Der gebürtige Spanier ist vergangene Woche mit dem mit 5.000 Euro dotierten "Theologischen Preis" der Salzburger Hochschulwochen ausgezeichnet worden. Casanova gilt weltweit als einer der renommiertesten Religionssoziologen. Seine Arbeiten setzen sich vor allem mit der Frage nach dem Verhältnis von Religion und Moderne auseinander. Casanova lehrt an der Georgetown University in Washington.
Kommentar: Es ist durchaus erfreulich, dass ein US-amerikanischer Soziologe sich für die Katholizität der Piusbruderschaft ausspricht.
Dennoch muss man sagen, dass das hier gezeichnete Bild nicht dem entspricht, was die Bruderschaft unter Akzeptanz versteht. Im Sinn von Casanova wäre die Bruderschaft eine Strömung von vielen, gemäß dem Pluralismus eines alten Friedrichs: "Jeder nach seiner Façon". Wenn also jemand auf Weihrauch, alte Messe und Latein steht, dann kommt er zu Pius, wenn jemand die neue Weltreligion, Frauenpriestertum, Abschaffung des Zölibats befürwortet, dann geht er zu Hans Küng.
Eine solche Vereinnahmung der Piusbruderschaft als "möglichen Weg für die Konservativen" wird die Bruderschaft immer ablehnen. Wir sind nicht konservativ, weil es uns gerade besser gefällt, als die nachkonziliare Auflösungsbewegung, sondern weil die katholische Kirche so war und so ist.

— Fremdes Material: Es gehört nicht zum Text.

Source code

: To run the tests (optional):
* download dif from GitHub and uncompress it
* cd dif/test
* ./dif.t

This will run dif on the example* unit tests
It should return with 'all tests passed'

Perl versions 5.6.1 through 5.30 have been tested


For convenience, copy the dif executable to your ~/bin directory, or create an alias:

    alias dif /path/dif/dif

Die Kirche selbst muss also wieder zu ihrer ursprünglichen Sendung und Aufgabe zurückkehren. Dazu gehört: Die Darbringung des unblutigen Sühneopfers Christi in den Kirchen, die Beendigung des unkatholischen Heilsoptimismus, der den modernen Menschen glauben macht: "Wir kommen alle, alle in den Himmel", die Neubegründung des Sündenbewusstseins und einer Bußgesinnung in einer Zeit, da die Menschen glauben, es gebe nur noch Umwelt- und Verkehrssünder, die Verkündigung Jesu Christi als den einzigen Heilsweg, den keine andere Religion ersetzen kann, und manches mehr.
Wenn die Kirche diese Sendung wieder erfüllt, bedarf es keines innerkirlichen Pluralismus. Dann werden die Katholiken ganz einfach wieder katholisch sein. Doch bis dahin ist ein weiter Weg.